Incontinence in respect of anger is not so bad as in respect of desire. It is often constitutional, it is in itself painful, and it is not wanton, being in all three points unlike the other. What we spoke of as bestiality is more horrible than vice or incontinence, as being inhuman; but it does less harm. Incontinence means transgressing the ordinary standards in respect of pleasure and pain. Such transgression, when of set purpose, and not followed by repentance—consequently, incurable—is the moral vice of intemperance; which, being characterised by the absence of violent desire, is worse than incontinence. The latter is open, and is curable. The confusion between the two is due to their issuing in like acts; the passionate impulse is temporary; it is not a formed habit of wrong choice.
Continence is acting on conviction in resistance to passion; not merely sticking to any and every opinion, which is really rather more like incontinence. The other extreme, of actual apathy, is rare. Continence differs from temperance, as implying resistance to strong desires; whereas temperance implies that such desires are not active. Prudence—but not the acuteness which is sometimes confused with prudence—is incompatible with incontinence, which is least curable when the outcome of weakness.

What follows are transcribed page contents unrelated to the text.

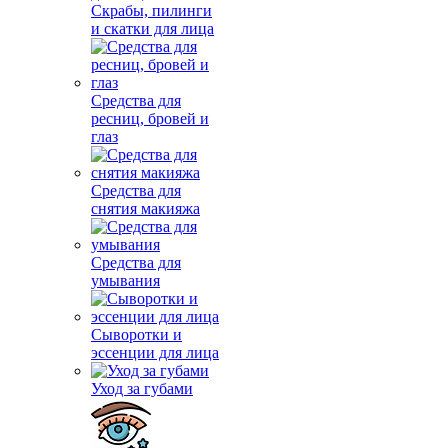
Скрабы, пилинги
и скатки для лица
Средства для
ресниц, бровей и
глаз
Средства для
снятия макияжа
Средства для
умывания
Сыворотки и
эссенции для лица
Уход за губами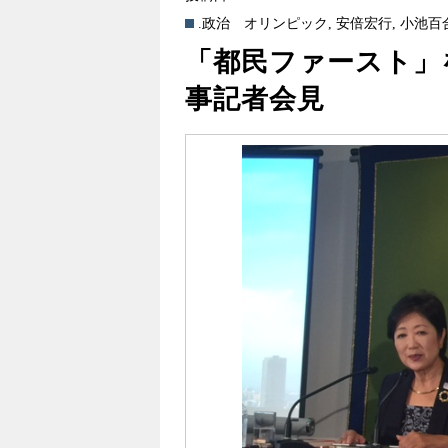
.政治
オリンピック
,
安倍宏行
,
小池百
「都民ファースト」
事記者会見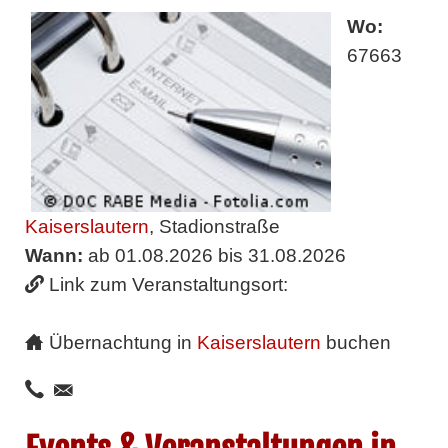
Wo:
67663
Kaiserslautern
, Stadionstraße
Wann:
ab 01.08.2026 bis 31.08.2026
Link zum Veranstaltungsort:
Übernachtung in
Kaiserslautern
buchen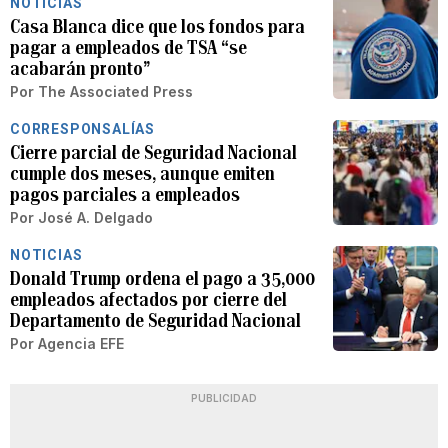
NOTICIAS
Casa Blanca dice que los fondos para
pagar a empleados de TSA “se
acabarán pronto”
Por
The Associated Press
CORRESPONSALÍAS
Cierre parcial de Seguridad Nacional
cumple dos meses, aunque emiten
pagos parciales a empleados
Por
José A. Delgado
NOTICIAS
Donald Trump ordena el pago a 35,000
empleados afectados por cierre del
Departamento de Seguridad Nacional
Por
Agencia EFE
PUBLICIDAD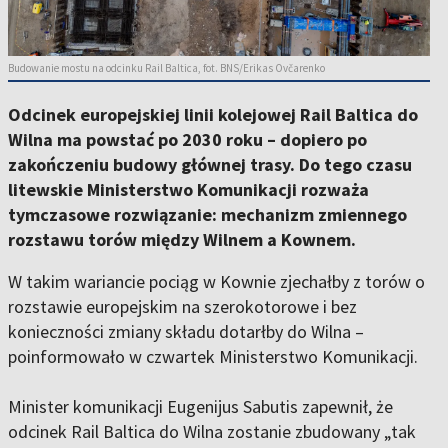
Budowanie mostu na odcinku Rail Baltica, fot. BNS/Erikas Ovčarenko
Odcinek europejskiej linii kolejowej Rail Baltica do
Wilna ma powstać po 2030 roku – dopiero po
zakończeniu budowy głównej trasy. Do tego czasu
litewskie Ministerstwo Komunikacji rozważa
tymczasowe rozwiązanie: mechanizm zmiennego
rozstawu torów między Wilnem a Kownem.
W takim wariancie pociąg w Kownie zjechałby z torów o
rozstawie europejskim na szerokotorowe i bez
konieczności zmiany składu dotarłby do Wilna –
poinformowało w czwartek Ministerstwo Komunikacji.
Minister komunikacji Eugenijus Sabutis zapewnił, że
odcinek Rail Baltica do Wilna zostanie zbudowany „tak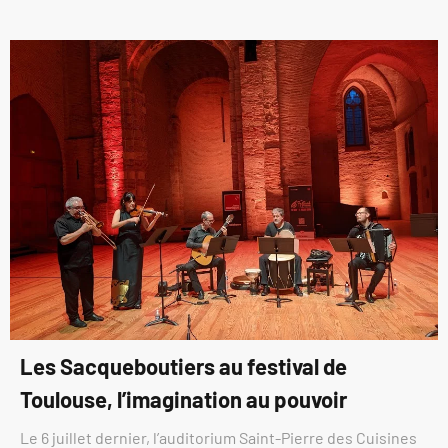
Les Sacqueboutiers au festival de
Toulouse, l’imagination au pouvoir
Le 6 juillet dernier, l’auditorium Saint-Pierre des Cuisines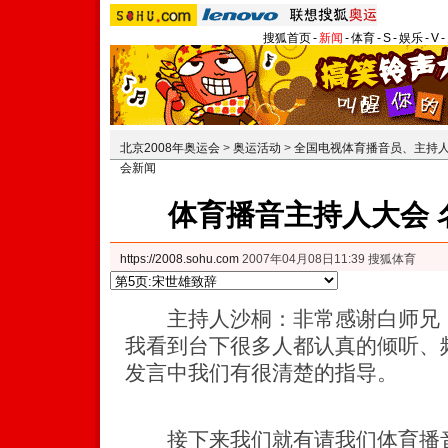
搜狐首页
-
新闻
-
体育
-
S
-
娱乐
-
V
-
北京2008年奥运会
>
奥运活动
>
全国电视体育播音员、主持
会新闻
体育播音主持人大会 
https://2008.sohu.com
2007年04月08日11:39 搜狐体育
主持人沙桐：非常感谢白师兄，
我看到台下很多人都认真的倾听、
发言中我们有很清楚的指导。
接下来我们就有请我们体育播音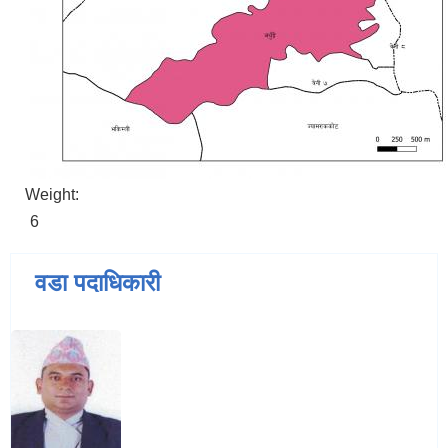
Weight:
6
वडा पदाधिकारी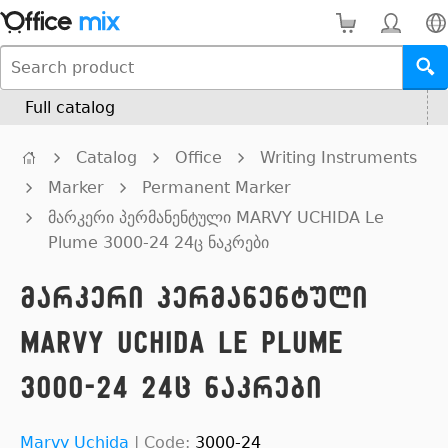
Full catalog
Catalog
Office
Writing Instruments
Marker
Permanent Marker
მარკერი პერმანენტული MARVY UCHIDA Le
Plume 3000-24 24ც ნაკრები
მარკერი პერმანენტული
MARVY UCHIDA Le Plume
3000-24 24ც ნაკრები
Marvy Uchida
|
Code:
3000-24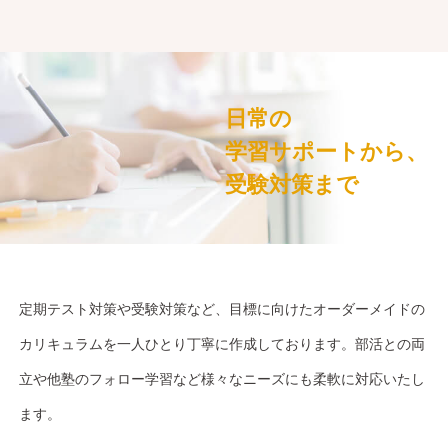
日常の
学習サポートから、
受験対策まで
定期テスト対策や受験対策など、目標に向けたオーダーメイドの
カリキュラムを一人ひとり丁寧に作成しております。部活との両
立や他塾のフォロー学習など様々なニーズにも柔軟に対応いたし
ます。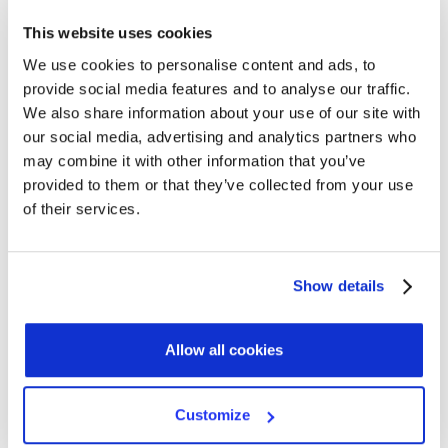
This website uses cookies
We use cookies to personalise content and ads, to
provide social media features and to analyse our traffic.
We also share information about your use of our site with
our social media, advertising and analytics partners who
may combine it with other information that you’ve
Nome*
provided to them or that they’ve collected from your use
of their services.
Cognome
Show details
Email di lavoro*
Allow all cookies
Customize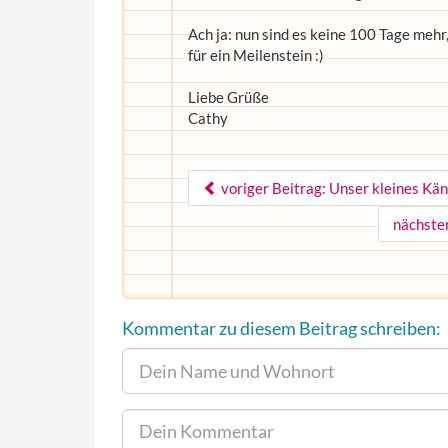
Ach ja: nun sind es keine 100 Tage mehr
für ein Meilenstein :)
Liebe Grüße
Cathy
voriger Beitrag: Unser kleines Kä
nächste
Kommentar zu diesem Beitrag schreiben: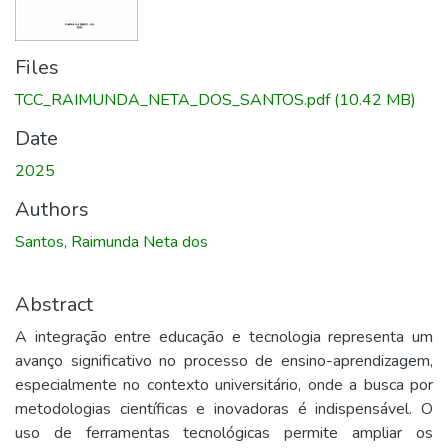
Files
TCC_RAIMUNDA_NETA_DOS_SANTOS.pdf
(10.42 MB)
Date
2025
Authors
Santos, Raimunda Neta dos
Abstract
A integração entre educação e tecnologia representa um
avanço significativo no processo de ensino-aprendizagem,
especialmente no contexto universitário, onde a busca por
metodologias científicas e inovadoras é indispensável. O
uso de ferramentas tecnológicas permite ampliar os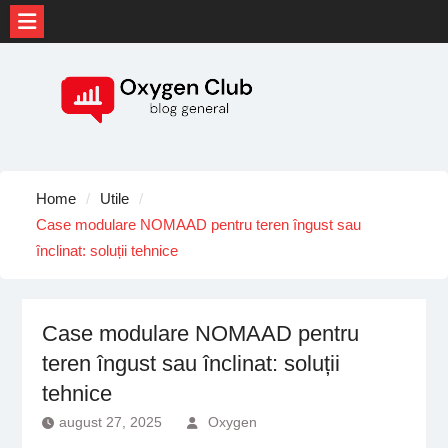
Skip
to
content
Home
Utile
Case modulare NOMAAD pentru teren îngust sau
înclinat: soluții tehnice
Case modulare NOMAAD pentru
teren îngust sau înclinat: soluții
tehnice
august 27, 2025
Oxygen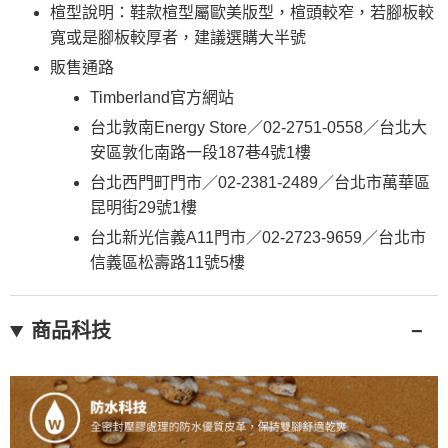
楦型說明：鞋款楦型屬歐美版型，楦頭較窄，若腳板較
寬或是腳板較厚者，建議選購大半號
販售通路
Timberland官方網站
台北敦南Energy Store／02-2751-0558／台北大
安區敦化南路一段187巷4號1樓
台北西門町門市／02-2381-2489／台北市萬華區
昆明街29號1樓
台北新光信義A11門市／02-2723-9659／台北市
信義區松壽路11號5樓
商品科技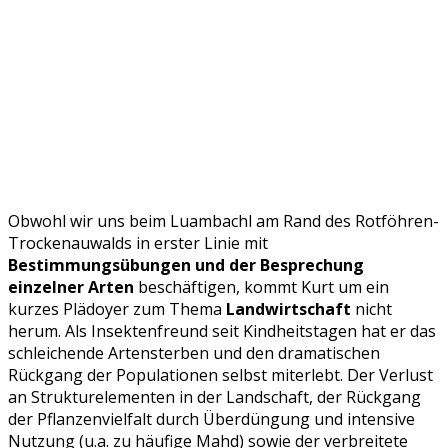
Obwohl wir uns beim Luambachl am Rand des Rotföhren-
Trockenauwalds in erster Linie mit
Bestimmungsübungen und der Besprechung
einzelner Arten
beschäftigen, kommt Kurt um ein
kurzes Plädoyer zum Thema
Landwirtschaft
nicht
herum. Als Insektenfreund seit Kindheitstagen hat er das
schleichende Artensterben und den dramatischen
Rückgang der Populationen selbst miterlebt. Der Verlust
an Strukturelementen in der Landschaft, der Rückgang
der Pflanzenvielfalt durch Überdüngung und intensive
Nutzung (u.a. zu häufige Mahd) sowie der verbreitete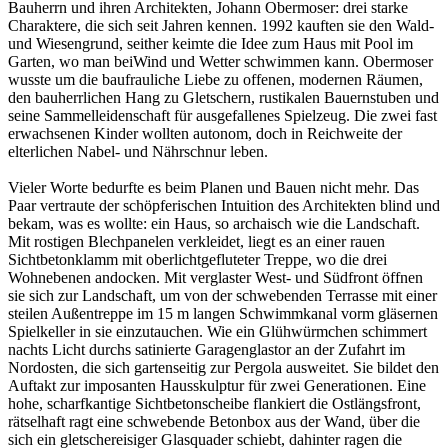
Bauherrn und ihren Architekten, Johann Obermoser: drei starke
Charaktere, die sich seit Jahren kennen. 1992 kauften sie den Wald-
und Wiesengrund, seither keimte die Idee zum Haus mit Pool im
Garten, wo man beiWind und Wetter schwimmen kann. Obermoser
wusste um die baufrauliche Liebe zu offenen, modernen Räumen,
den bauherrlichen Hang zu Gletschern, rustikalen Bauernstuben und
seine Sammelleidenschaft für ausgefallenes Spielzeug. Die zwei fast
erwachsenen Kinder wollten autonom, doch in Reichweite der
elterlichen Nabel- und Nährschnur leben.
Vieler Worte bedurfte es beim Planen und Bauen nicht mehr. Das
Paar vertraute der schöpferischen Intuition des Architekten blind und
bekam, was es wollte: ein Haus, so archaisch wie die Landschaft.
Mit rostigen Blechpanelen verkleidet, liegt es an einer rauen
Sichtbetonklamm mit oberlichtgefluteter Treppe, wo die drei
Wohnebenen andocken. Mit verglaster West- und Südfront öffnen
sie sich zur Landschaft, um von der schwebenden Terrasse mit einer
steilen Außentreppe im 15 m langen Schwimmkanal vorm gläsernen
Spielkeller in sie einzutauchen. Wie ein Glühwürmchen schimmert
nachts Licht durchs satinierte Garagenglastor an der Zufahrt im
Nordosten, die sich gartenseitig zur Pergola ausweitet. Sie bildet den
Auftakt zur imposanten Hausskulptur für zwei Generationen. Eine
hohe, scharfkantige Sichtbetonscheibe flankiert die Ostlängsfront,
rätselhaft ragt eine schwebende Betonbox aus der Wand, über die
sich ein gletschereisiger Glasquader schiebt, dahinter ragen die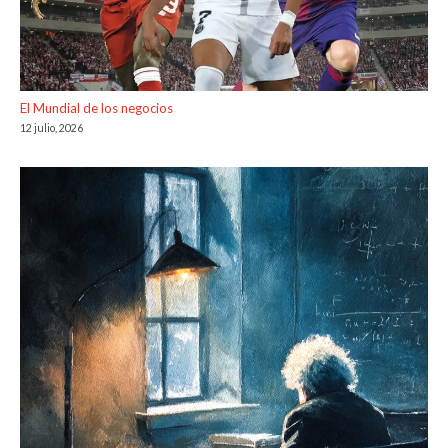
El Mundial de los negocios
12 julio, 2026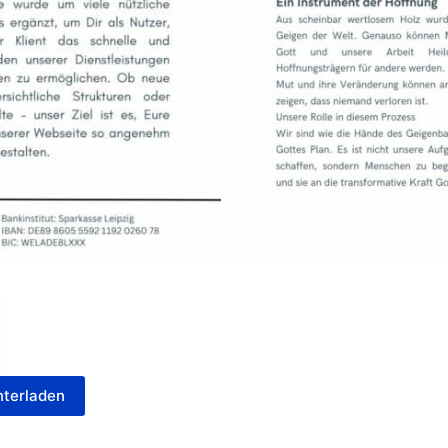
nterladen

Here it becomes necessary to make some inquiry as to Pleasure and Pain. Some maintain that pleasure is never good, some that it is partly good and partly not; some that it is good, but not the best But it cannot be bad per se, since it may be defined as the unimpeded activity of a formed faculty. Pleasure, as such, is not a hindrance to any activity, but its fulfilment; e.g., the pleasure of speculative inquiry does not hinder it. As a matter of fact, everyone does pursue pleasure; the denial that it is good results from thinking of it as meaning only bodily pleasures. And even they are not evil, but only the excessive pursuit of them. As to pleasure being fleeting, that is only because circumstances vary. The pleasure of the unchanging would be permanent.